Ronnett suspected, she says, that some of Rett syndrome’s neurological symptoms could stem from metabolic deficiencies caused by faulty mitochondria and reduced energy for brain cells. “Rett syndrome becomes apparent in humans 6 to 18 months old, when the energy needs of the brain are particularly high, because a lot of new neural connections are being made,” says Ronnett. “If the mitochondria are already defective, stressed or damaged, the increased demand would be too much for them.”
Previous small clinical trials in people with a different metabolic disorder suggested that dietary intervention with triheptanoin could help. Triheptanoin is odorless, tasteless and a little thinner than olive oil. It is easily processed to produce one of the components of the TCA cycle.
When Rett syndrome mice were weaned at 4 weeks of age, they were fed a diet in which 30 percent of their calories came from triheptanoin, mixed in with their normal pelleted food. Though far from a cure, the results of the triheptanoin treatment were impressive, the researchers say. Treated mice had healthier mitochondria, improved motor function, increased social interest in other mice and lived four weeks — or 30 percent — longer than mice who did not receive the oil. The team also found that the diet normalized their body fat, glucose and fat metabolism.
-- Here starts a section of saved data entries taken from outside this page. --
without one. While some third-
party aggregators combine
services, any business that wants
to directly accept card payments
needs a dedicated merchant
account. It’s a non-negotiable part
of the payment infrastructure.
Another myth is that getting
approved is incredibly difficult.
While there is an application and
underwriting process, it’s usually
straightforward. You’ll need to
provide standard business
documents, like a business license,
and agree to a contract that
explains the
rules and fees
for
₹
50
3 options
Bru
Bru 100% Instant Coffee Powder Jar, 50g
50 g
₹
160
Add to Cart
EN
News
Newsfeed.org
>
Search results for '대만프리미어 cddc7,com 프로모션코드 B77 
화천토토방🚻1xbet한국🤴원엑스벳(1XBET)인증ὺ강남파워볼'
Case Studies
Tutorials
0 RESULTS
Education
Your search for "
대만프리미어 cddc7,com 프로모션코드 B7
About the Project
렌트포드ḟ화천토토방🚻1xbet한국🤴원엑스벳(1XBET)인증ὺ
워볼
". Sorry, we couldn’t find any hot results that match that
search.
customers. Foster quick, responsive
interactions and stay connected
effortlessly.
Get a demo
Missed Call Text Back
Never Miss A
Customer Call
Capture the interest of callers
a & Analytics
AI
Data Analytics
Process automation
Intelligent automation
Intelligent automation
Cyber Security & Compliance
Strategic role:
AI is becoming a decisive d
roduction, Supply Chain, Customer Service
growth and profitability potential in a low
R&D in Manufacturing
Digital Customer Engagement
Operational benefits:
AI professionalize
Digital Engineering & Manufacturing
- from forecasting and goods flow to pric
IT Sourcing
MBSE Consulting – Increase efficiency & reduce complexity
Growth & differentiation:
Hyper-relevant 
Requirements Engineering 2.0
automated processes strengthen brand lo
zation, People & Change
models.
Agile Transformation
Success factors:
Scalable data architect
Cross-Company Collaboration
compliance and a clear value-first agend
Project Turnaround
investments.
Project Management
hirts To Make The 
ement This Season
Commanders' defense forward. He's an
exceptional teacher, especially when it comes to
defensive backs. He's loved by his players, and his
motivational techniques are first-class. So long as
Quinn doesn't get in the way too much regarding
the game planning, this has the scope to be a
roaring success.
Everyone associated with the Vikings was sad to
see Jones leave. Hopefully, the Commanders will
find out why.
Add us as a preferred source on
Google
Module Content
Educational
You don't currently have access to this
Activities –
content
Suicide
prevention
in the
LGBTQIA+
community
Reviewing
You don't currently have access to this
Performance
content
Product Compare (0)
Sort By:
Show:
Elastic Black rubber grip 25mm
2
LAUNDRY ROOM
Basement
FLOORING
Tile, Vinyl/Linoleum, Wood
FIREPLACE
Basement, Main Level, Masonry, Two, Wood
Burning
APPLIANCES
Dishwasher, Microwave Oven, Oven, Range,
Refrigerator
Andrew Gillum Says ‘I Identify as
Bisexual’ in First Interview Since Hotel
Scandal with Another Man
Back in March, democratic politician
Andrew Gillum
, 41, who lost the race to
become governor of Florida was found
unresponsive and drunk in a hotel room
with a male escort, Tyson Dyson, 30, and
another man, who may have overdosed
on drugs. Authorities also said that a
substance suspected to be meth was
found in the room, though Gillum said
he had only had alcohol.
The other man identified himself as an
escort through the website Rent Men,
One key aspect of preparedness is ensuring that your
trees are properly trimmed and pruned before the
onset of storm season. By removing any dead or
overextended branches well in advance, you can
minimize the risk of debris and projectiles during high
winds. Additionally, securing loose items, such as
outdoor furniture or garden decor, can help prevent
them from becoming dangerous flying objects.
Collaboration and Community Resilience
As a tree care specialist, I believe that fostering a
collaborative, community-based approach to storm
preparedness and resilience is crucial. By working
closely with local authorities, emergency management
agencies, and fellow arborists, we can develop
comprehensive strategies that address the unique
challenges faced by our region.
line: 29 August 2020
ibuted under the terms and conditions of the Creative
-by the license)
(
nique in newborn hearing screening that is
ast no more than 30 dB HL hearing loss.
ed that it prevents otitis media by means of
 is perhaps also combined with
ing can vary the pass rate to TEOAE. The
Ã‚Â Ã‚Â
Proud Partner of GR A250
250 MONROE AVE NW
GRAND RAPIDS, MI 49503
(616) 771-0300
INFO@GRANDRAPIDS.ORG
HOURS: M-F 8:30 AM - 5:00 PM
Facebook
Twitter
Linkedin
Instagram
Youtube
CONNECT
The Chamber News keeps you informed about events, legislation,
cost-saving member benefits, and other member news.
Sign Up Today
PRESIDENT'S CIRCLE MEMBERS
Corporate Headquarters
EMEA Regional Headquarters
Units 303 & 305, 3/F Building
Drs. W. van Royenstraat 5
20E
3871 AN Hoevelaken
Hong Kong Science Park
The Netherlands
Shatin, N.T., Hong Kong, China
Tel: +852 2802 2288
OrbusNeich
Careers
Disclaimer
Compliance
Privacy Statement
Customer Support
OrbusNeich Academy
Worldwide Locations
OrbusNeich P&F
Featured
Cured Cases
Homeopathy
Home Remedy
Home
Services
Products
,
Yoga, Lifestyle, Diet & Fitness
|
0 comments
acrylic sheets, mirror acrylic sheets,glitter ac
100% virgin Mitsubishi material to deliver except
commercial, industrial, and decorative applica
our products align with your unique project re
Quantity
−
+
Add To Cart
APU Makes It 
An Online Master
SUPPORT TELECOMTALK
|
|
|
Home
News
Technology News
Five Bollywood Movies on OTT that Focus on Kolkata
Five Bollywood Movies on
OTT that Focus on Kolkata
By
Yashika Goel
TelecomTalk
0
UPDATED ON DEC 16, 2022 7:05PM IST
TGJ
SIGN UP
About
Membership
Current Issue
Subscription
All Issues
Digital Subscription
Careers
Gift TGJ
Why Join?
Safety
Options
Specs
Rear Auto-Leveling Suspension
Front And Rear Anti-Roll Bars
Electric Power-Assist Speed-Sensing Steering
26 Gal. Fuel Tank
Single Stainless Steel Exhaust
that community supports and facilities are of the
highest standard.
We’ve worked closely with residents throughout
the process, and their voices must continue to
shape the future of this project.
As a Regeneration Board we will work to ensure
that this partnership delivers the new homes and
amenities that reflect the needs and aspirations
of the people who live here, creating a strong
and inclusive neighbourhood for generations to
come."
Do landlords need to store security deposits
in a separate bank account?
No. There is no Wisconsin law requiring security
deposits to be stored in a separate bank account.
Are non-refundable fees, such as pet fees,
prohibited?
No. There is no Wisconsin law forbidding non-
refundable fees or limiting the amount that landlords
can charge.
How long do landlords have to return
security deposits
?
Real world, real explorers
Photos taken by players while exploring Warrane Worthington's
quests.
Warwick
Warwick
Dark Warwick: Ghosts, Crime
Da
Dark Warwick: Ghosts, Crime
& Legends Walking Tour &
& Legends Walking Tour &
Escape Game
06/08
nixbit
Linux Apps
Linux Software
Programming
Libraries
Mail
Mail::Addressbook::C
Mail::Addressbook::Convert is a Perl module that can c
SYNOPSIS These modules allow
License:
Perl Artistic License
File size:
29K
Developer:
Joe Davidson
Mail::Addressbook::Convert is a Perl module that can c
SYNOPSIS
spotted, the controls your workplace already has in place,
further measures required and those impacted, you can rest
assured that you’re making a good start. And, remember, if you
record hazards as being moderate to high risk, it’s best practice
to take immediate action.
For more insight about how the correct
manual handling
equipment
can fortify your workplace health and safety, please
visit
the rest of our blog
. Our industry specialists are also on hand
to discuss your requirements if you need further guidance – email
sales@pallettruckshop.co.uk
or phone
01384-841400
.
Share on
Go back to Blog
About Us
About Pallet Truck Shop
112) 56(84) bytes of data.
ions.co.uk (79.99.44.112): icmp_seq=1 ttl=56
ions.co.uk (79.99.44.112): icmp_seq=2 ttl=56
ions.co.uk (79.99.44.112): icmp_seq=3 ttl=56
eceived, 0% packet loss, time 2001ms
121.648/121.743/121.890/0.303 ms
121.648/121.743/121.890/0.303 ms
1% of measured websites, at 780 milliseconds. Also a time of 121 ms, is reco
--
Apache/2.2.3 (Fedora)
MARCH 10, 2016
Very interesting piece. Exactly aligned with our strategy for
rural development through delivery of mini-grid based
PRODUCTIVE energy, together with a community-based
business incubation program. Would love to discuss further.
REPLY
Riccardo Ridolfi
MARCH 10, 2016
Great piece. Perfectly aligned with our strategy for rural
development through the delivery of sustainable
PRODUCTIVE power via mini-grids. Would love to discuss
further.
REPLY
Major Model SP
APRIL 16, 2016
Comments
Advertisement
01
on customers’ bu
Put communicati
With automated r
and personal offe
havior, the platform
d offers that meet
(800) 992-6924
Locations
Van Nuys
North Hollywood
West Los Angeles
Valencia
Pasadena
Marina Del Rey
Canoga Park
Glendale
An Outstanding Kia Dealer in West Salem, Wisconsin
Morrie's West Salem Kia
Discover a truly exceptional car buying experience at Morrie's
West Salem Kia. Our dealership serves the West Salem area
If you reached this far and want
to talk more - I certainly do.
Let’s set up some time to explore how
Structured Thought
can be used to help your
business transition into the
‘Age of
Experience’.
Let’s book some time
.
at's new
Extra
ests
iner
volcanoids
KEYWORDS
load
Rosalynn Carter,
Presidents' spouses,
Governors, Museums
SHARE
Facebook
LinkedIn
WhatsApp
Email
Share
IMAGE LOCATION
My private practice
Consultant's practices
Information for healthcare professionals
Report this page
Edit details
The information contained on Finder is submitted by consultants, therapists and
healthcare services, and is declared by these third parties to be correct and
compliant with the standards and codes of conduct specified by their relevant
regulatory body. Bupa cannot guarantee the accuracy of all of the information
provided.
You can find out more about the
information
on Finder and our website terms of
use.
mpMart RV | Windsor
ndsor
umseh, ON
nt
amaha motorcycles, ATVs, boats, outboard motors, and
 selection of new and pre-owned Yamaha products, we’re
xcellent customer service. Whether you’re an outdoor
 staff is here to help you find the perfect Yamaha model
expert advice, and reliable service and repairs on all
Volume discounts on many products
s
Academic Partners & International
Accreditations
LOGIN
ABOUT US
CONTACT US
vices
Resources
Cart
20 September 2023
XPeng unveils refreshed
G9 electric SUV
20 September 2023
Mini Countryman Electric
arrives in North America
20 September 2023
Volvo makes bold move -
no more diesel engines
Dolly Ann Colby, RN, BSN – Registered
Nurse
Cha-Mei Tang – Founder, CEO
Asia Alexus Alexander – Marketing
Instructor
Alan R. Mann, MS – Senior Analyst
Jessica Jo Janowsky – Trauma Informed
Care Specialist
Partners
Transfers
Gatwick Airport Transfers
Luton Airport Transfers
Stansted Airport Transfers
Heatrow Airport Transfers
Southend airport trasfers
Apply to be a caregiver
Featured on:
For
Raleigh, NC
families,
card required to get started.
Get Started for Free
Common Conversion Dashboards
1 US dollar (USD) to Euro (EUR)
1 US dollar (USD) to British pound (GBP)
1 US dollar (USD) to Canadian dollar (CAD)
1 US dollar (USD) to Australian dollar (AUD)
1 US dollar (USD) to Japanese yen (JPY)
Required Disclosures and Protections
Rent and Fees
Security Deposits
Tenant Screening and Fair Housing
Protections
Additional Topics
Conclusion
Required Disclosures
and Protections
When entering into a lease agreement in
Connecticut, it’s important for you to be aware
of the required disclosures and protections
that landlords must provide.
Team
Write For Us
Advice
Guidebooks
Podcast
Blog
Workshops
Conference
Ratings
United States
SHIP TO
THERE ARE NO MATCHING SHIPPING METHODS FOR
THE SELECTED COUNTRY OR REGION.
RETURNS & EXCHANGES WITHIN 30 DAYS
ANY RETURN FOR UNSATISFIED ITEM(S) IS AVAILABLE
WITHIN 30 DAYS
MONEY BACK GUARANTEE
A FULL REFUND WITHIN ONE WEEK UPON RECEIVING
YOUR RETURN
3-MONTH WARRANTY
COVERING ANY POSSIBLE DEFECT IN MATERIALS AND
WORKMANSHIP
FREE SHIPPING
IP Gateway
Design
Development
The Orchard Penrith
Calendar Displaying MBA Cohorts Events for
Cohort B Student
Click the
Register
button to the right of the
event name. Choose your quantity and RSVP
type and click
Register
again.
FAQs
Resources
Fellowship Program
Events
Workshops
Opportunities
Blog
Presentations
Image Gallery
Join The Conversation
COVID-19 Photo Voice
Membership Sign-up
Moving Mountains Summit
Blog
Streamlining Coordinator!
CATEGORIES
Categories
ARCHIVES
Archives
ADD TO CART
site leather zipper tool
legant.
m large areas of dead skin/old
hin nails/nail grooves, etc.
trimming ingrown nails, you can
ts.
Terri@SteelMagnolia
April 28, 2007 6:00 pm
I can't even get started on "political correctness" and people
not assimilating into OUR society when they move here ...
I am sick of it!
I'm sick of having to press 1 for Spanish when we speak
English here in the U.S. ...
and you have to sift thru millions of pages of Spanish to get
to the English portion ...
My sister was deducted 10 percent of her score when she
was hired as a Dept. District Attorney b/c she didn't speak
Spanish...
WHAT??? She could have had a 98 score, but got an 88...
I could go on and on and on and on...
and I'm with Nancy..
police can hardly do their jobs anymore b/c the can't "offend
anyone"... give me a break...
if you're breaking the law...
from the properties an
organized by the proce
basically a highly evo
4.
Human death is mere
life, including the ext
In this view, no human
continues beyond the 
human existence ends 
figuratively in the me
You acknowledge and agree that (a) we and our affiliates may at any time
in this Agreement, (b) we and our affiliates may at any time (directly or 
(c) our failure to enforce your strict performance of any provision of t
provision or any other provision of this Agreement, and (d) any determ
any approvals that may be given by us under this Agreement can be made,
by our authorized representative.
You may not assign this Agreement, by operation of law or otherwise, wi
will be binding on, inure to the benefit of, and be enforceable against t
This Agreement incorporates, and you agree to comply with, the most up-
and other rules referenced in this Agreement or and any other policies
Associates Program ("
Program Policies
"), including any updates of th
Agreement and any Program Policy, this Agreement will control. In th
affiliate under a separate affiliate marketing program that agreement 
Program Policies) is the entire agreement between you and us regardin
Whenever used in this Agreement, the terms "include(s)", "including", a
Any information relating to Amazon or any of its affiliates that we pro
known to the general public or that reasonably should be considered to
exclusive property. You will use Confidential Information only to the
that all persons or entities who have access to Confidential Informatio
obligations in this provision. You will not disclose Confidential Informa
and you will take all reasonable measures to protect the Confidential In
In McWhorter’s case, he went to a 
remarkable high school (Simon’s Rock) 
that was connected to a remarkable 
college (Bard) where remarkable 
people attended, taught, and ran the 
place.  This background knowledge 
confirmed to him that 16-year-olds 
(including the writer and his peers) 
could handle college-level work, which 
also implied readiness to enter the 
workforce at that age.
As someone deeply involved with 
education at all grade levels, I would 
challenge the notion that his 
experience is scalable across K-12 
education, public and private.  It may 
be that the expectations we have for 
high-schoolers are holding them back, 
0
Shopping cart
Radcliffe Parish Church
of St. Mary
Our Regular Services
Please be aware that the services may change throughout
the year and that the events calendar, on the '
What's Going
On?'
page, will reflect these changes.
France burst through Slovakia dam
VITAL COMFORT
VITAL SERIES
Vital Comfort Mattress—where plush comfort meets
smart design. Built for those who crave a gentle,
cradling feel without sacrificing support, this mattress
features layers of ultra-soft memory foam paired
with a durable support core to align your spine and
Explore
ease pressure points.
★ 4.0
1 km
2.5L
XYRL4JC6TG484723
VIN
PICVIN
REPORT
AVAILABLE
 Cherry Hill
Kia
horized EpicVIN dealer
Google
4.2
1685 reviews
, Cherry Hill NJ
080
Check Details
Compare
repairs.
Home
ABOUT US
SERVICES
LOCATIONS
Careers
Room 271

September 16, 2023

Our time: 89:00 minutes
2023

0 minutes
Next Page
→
“You can think of the mitochondria of the Rett syndrome model mice as damaged buckets with holes in them that allow TCA cycle components to leak out,” says Aja. “We haven’t figured out how to plug the holes, but we can keep the buckets full by providing triheptanoin to replenish the TCA cycle.”
“It is still too early to assume that this oil will work in humans with ASDs, but these results give us hope,” says Ronnett. “It’s exciting to think that we might be able to improve many ASDs without having to identify each and every contributing gene.”
According to Aja, additional mouse studies are needed to learn if female mice respond to the treatment, to perform a wider range of physiology and behavior tests, and, importantly, to assess the effects of triheptanoin treatment on the brain, which is considered the main driver of many Rett symptoms. The team would also like to provide triheptanoin at earlier ages, perhaps via the mothers’ milk, to mimic developmental ages at which most children are diagnosed with Rett syndrome.
Triheptanoin is currently made for research purposes only and is not available as a medicine or dietary supplement for humans.
Other authors of the report include Min Jung Park, Qun Li, Alicia Degano, Judith Penati, Justin Zhuo and Charles Roe of the Johns Hopkins University School of Medicine.
This work was supported by research funds from Daegu Gyeongbuk Institute of Science and Technology Convergence Science Center, the National Institute of Neurological Disorders and Stroke (R01 NS041079), and Agilent Technologies.